6. A lei é justa ao não diferenciar a formação dos educadores?
Cristovam Buarque: Como disse, não acho o estabelecimento de um valor mínimo justo. Exatamente por este motivo minha proposta era outra. Eu, sem dúvida, preferia a diferenciação entre professores com especializações e os sem, mas a decisão foi tomada para reduzir os gastos.
7. Por que o piso não foi implantado em alguns estados?

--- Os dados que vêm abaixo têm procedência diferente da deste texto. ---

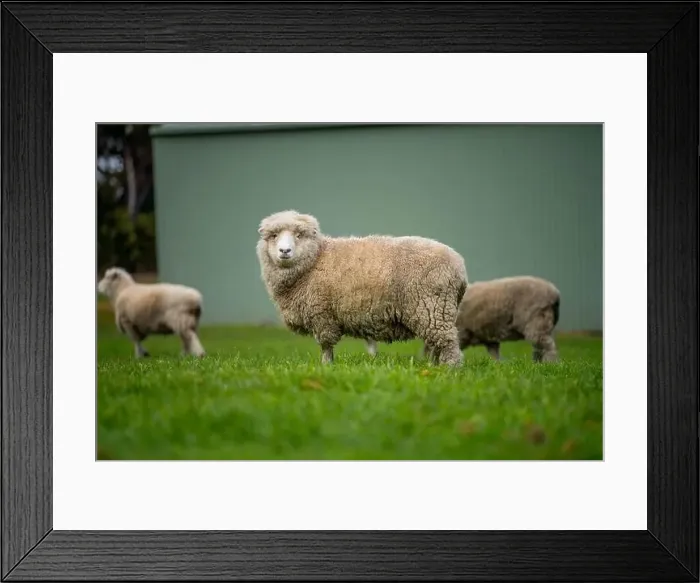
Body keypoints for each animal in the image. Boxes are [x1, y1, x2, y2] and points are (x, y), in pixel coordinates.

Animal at [256, 210, 468, 367]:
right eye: (273, 236)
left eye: (299, 235)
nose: (284, 251)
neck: (316, 258)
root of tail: (459, 265)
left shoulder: (321, 314)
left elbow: (326, 345)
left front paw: (326, 366)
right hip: (437, 310)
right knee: (437, 343)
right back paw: (434, 366)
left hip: (432, 306)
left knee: (448, 342)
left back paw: (449, 369)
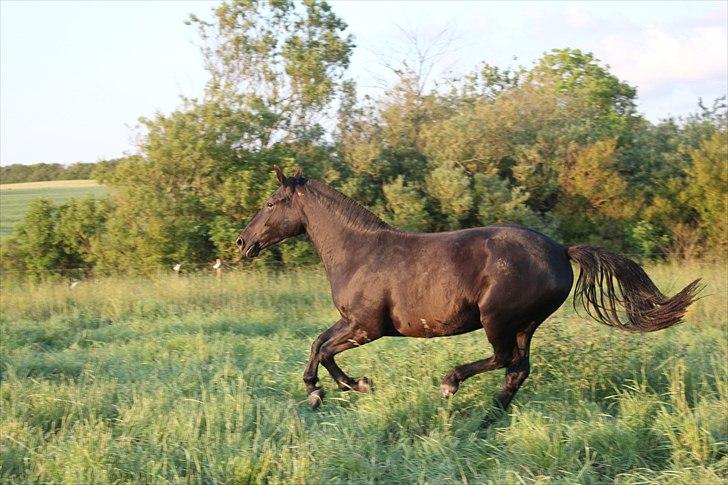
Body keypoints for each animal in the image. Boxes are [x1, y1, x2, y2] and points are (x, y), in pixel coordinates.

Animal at [236, 165, 704, 412]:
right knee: (518, 369)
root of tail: (560, 249)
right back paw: (492, 414)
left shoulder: (367, 326)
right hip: (524, 324)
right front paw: (350, 386)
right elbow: (319, 344)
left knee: (504, 360)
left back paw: (451, 384)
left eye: (271, 203)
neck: (358, 251)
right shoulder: (353, 323)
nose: (243, 242)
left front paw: (324, 390)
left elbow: (323, 349)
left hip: (497, 319)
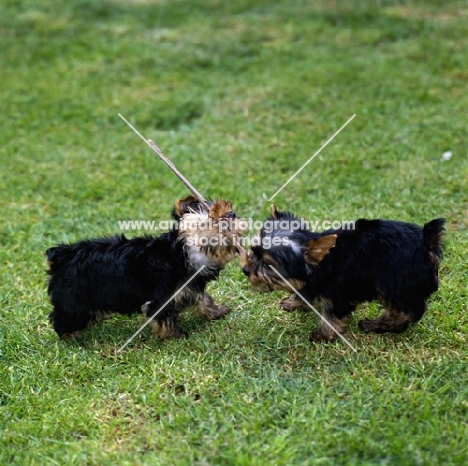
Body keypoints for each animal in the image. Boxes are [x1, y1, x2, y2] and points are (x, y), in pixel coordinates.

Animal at [46, 195, 245, 340]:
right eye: (212, 219)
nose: (232, 213)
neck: (183, 252)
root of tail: (62, 255)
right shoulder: (162, 294)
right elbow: (164, 315)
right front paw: (175, 336)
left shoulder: (190, 286)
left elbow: (203, 299)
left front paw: (216, 312)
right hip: (74, 298)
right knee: (63, 317)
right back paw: (70, 336)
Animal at [243, 207, 444, 342]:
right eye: (254, 252)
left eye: (268, 264)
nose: (246, 270)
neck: (320, 265)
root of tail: (426, 241)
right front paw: (294, 302)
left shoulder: (339, 293)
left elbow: (332, 317)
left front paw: (322, 335)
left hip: (396, 283)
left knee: (409, 310)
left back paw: (377, 325)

Cristovam Buarque: No Brasil infelizmente existem leis 'que pegam' e outras que não 'pegam'. É evidente que isso não está certo, por isso, precisamos protestar e lutar pelos nossos direitos. Agora é a hora para uma manifestação, uma ação forte da parte dos professores. O governador não implantou o piso? Vai ao gabinete, faz barulho, não deixa ele entrar. A luta tem de ser forte e incisiva, claro que não cabe apenas aos professores, também as autoridades máximas têm de se posicionar e cobrar coerência já que a lei foi aprovada.
8. O governo, em artigo oficial, se responsabiliza por cobrir os custos dos estados que provarem não ter condições de arcar com o custo. Estados como Goiás, Rondônia, Rio Grande do Sul e Tocantins não implantaram o piso, nem contaram com a contribuição do governo. O que está acontecendo?

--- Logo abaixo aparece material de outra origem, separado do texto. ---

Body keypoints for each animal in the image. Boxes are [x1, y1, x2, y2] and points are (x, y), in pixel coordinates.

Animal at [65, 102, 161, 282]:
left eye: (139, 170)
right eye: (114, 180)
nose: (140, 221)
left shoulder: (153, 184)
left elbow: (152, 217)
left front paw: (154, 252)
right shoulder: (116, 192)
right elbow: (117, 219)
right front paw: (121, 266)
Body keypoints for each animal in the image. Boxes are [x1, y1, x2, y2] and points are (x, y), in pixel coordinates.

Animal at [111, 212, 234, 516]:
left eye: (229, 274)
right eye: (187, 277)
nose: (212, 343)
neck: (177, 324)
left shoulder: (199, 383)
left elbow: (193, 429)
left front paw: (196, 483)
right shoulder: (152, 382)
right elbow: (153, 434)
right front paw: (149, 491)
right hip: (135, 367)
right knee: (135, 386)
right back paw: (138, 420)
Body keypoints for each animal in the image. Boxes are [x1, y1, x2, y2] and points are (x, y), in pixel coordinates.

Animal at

Cristovam Buarque: O que está acontecendo é descaso e irresponsabilidade, muita irresponsabilidade. Tanto das autoridades municipais, federais, como das autoridades máximas, que não impõe nenhuma medida decisiva e incisiva. Quando um banco quebra o governo compra, está acontecendo cada vez mais isso por aí, por qual motivo o mesmo não acontece com a Educação?
9. Caso a lei não seja cumprida as autoridades responderão por crime de improbidade administrativa, isto está acontecendo?
Cristovam Buarque: Não. Até agora nenhuma autoridade que não tenha implantado o piso foi punida. O que é inadmissível, claro. A questão é complicada, pois um fica empurrando a responsabilidade para o outro e até então nem o Ministro da Educação, nem o presidente tomaram nenhuma atitude que solucionasse o impasse. A greve que está sendo planejada pela Confederação Nacional dos Trabalhadores em Educação é válida? A luta tem de ser feita, é importante e nesse momento mais do que essencial. Considero a greve um instrumento duro, não me manifesto a favor dela, mas sim favor da luta, é preciso que os sindicatos e os professores descubram outros meios. Por que é importante remunerar bem os professores? Porque não tem como ter um ensino de qualidade se os professorem não têm um bom salário. A qualidade do ensino não depende apenas disso, evidente, mas a remuneração sem dúvida influi.
10. A valorização do professor depende do que?
Cristovam Buarque: Inúmeros fatores estão atrelados à valorização e o Brasil ainda tem muito que melhorar. Para uma educação de qualidade é preciso cabeça, coração e bolso: professores bem formados, salários justos, escolas bem estruturadas, boas condições de aula e investimentos adequados na área.
11. Qual é a importância de se investir em Educação?
Cristovam Buarque: Não existe futuro sem Educação. O mundo inteiro vive a economia da Educação, o progresso depende dela. Além disso, é importantíssimo lembrar que o Brasil é uma república e em uma república todos têm os mesmos direitos perante a lei, não existe isso de alguns terem Educação de qualidade e outros estarem privados disso, a igualdade tem de prevalecer.